新渡戸さんにしては、珍しく話を折って質問する。


「はい」


「そもそも、モンスタープールの異空間とゲートや転移の異空間は全部同じホワイトルームでいいのかしら?」


「それ、確証はありません。石神さんが強さを感覚で測れるように私も感覚的にホワイトルームと繋がる感じです。ただ、モンスタープールとゲートは同じものでした。」


「あら、そこは断定?」


「はい、あれ入り口だけで同じものです。ホワイトルームが複数ある可能性は否定も肯定も出来ませんが。」


「なるほどね。あぁ、話を変えてごめんなさい、えーと意識が無くなるでしたっけ?」


新渡戸さんが恐らくわざと誇張した言い方で症状を言い換えたので、ほぼその通りだと返答する。

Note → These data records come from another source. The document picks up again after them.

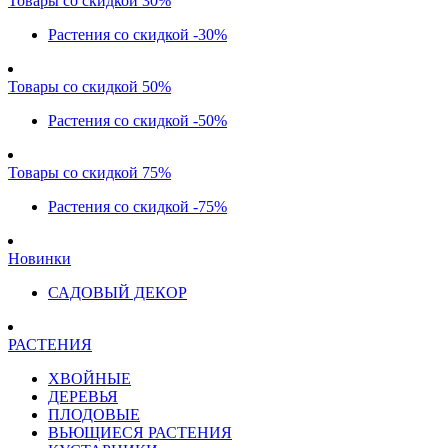
Товары со скидкой 30%
Растения со скидкой -30%
Товары со скидкой 50%
Растения со скидкой -50%
Товары со скидкой 75%
Растения со скидкой -75%
Новинки
САДОВЫЙ ДЕКОР
РАСТЕНИЯ
ХВОЙНЫЕ
ДЕРЕВЬЯ
ПЛОДОВЫЕ
ВЬЮЩИЕСЯ РАСТЕНИЯ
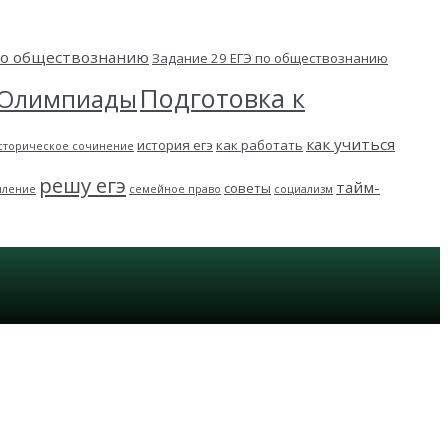
 по обществознанию
Задание 29 ЕГЭ по обществознанию
Подготовка к
Олимпиады
как учиться
история егэ
как работать
сторическое сочинение
решу егэ
тайм-
советы
пление
семейное право
социализм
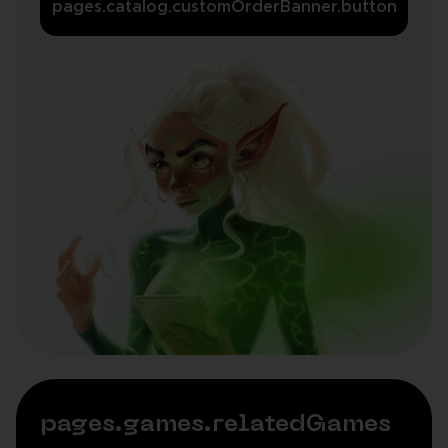
pages.catalog.customOrderBanner.button
pages.games.relatedGames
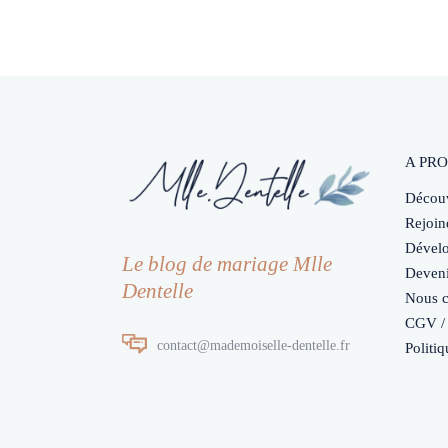
A PRO
Découv
Rejoin
Dévelo
Le blog de mariage Mlle
Deveni
Dentelle
Nous c
CGV / 
contact@mademoiselle-dentelle.fr
Politiq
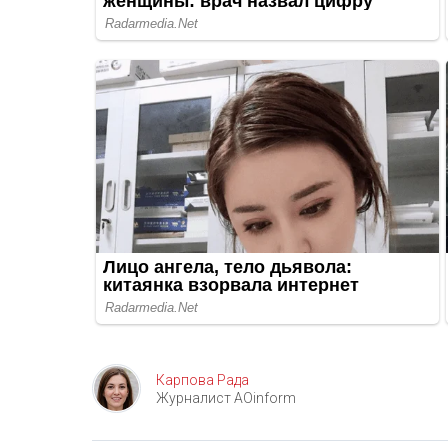
Карпова Рада
Журналист AOinform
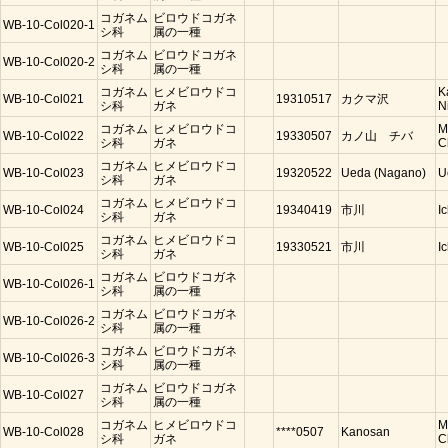
コガネム
ビロウドコガネ
WB-10-Col020-1
シ科
属の一種
コガネム
ビロウドコガネ
WB-10-Col020-2
シ科
属の一種
コガネム
ヒメビロウドコ
K
WB-10-Col021
19310517
カクマ沢
シ科
ガネ
N
コガネム
ヒメビロウドコ
M
WB-10-Col022
19330507
カノ山 チバ
シ科
ガネ
C
コガネム
ヒメビロウドコ
WB-10-Col023
19320522
Ueda (Nagano)
U
シ科
ガネ
コガネム
ヒメビロウドコ
WB-10-Col024
19340419
市川
I
シ科
ガネ
コガネム
ヒメビロウドコ
WB-10-Col025
19330521
市川
I
シ科
ガネ
コガネム
ビロウドコガネ
WB-10-Col026-1
シ科
属の一種
コガネム
ビロウドコガネ
WB-10-Col026-2
シ科
属の一種
コガネム
ビロウドコガネ
WB-10-Col026-3
シ科
属の一種
コガネム
ビロウドコガネ
WB-10-Col027
シ科
属の一種
コガネム
ヒメビロウドコ
M
WB-10-Col028
****0507
Kanosan
シ科
ガネ
C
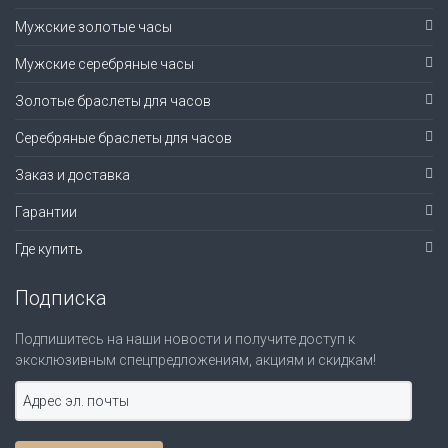
Мужские золотые часы
Мужские серебряные часы
Золотые браслеты для часов
Серебряные браслеты для часов
Заказ и доставка
Гарантии
Где купить
Подписка
Подпишитесь на наши новости и получите доступ к
эксклюзивным спецпредложениям, акциям и скидкам!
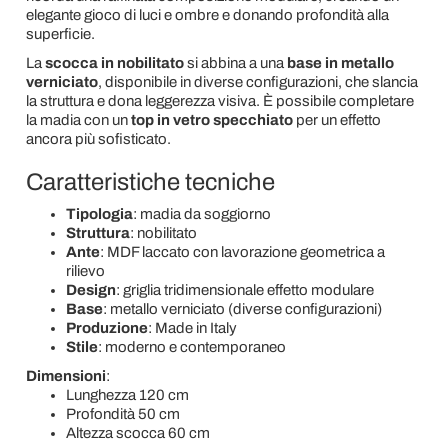
elegante gioco di luci e ombre e donando profondità alla
superficie.
La
scocca in nobilitato
si abbina a una
base in metallo
verniciato
, disponibile in diverse configurazioni, che slancia
la struttura e dona leggerezza visiva. È possibile completare
la madia con un
top in vetro specchiato
per un effetto
ancora più sofisticato.
Caratteristiche tecniche
Tipologia
: madia da soggiorno
Struttura
: nobilitato
Ante
: MDF laccato con lavorazione geometrica a
rilievo
Design
: griglia tridimensionale effetto modulare
Base
: metallo verniciato (diverse configurazioni)
Produzione
: Made in Italy
Stile
: moderno e contemporaneo
Dimensioni
:
Lunghezza 120 cm
Profondità 50 cm
Altezza scocca 60 cm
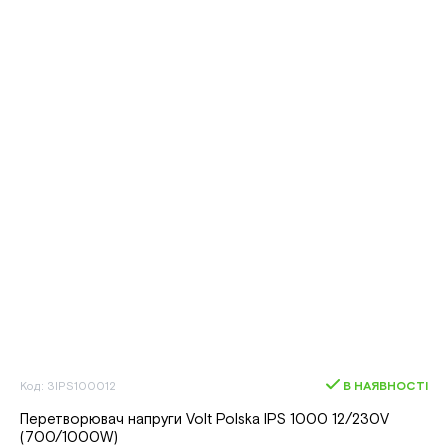
Код: 3IPS100012
В НАЯВНОСТІ
Перетворювач напруги Volt Polska IPS 1000 12/230V
(700/1000W)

「そうですね。恐らくですが私以外がホワイトルームに入ると意識を保てないんだと思います。」


「そういう事ね。」


「私も間違いなく長時間いると意識が保てなくなります。ユニークスキルの効果で維持できてるのだと今は解釈してます。」


「じゃ、僕は何で一瞬意識を取り戻したの?」


「恐らく、私が湧帆さんを保護しようと完勝したからだと思います。ここからは状況からの推論です。ホワイトルームにはエルダーグリズリーがいっぱいいました。」


「やだ、結構怖いわね」


そうでもないよ?青いリアルなクマさんが白い空間でぷかぷかしてるだけでもん。


「はい、でも意識飛びそうでしたし、湧帆さん探すのに必死でそれどころじゃなかったですけどね。それで結果的にエルダーグリズリーの群れの中に湧帆さんが漂ってるのを発見しました。」


「ヤバかったね。もうすぐで食われそうだったのかな。」


むしろ召喚されてからのが食われそうでしたけどね。


「いえ、たぶん平気です。クマも寝てたので。。問題は今まですぐに召喚されてたエルダーグリズリーが恐らく二日間も召喚されずにホワイトルームに留まってたことですね。」


「確かに、検証が足りないから何とも言えないけど本来ならすぐに、出てくるはずだわね。」


「はい、たぶんですが召喚の瞬間に湧帆さんがゲートに干渉したためバグったのかと」


「プログラムが?」


私がVR説に懐疑的だからか、言葉尻を拾ってくる。本当にしつこい人だな。


「プログラムだとすればバグったが正しい表現かと思たんです。」


「そして…」


私はこれから冷酷な宣言をするためにひと息を入れる。


「湧帆さんの右腕はホワイトルームで消滅してました。風に舞う砂のようにさらさらと飛び散っていました。」


「そうか、だから俺の右腕。。」


「すみません、何もできずに」


「いや、命を助けてもらったのだから、謝る必要なんてないよ。きっと魔法とか義手とか何かいい方法があると思うし。」


思ったよりも、傷ついていない湧帆さんに懐の深い人だなと素直に関心をした私はさらに残酷な予想を告げる。


「義手は良いかもしれませんね。ただ、たぶん魔法は効かないと思います。」


「え?それは何で?」


私は一息深呼吸をして、話を続ける。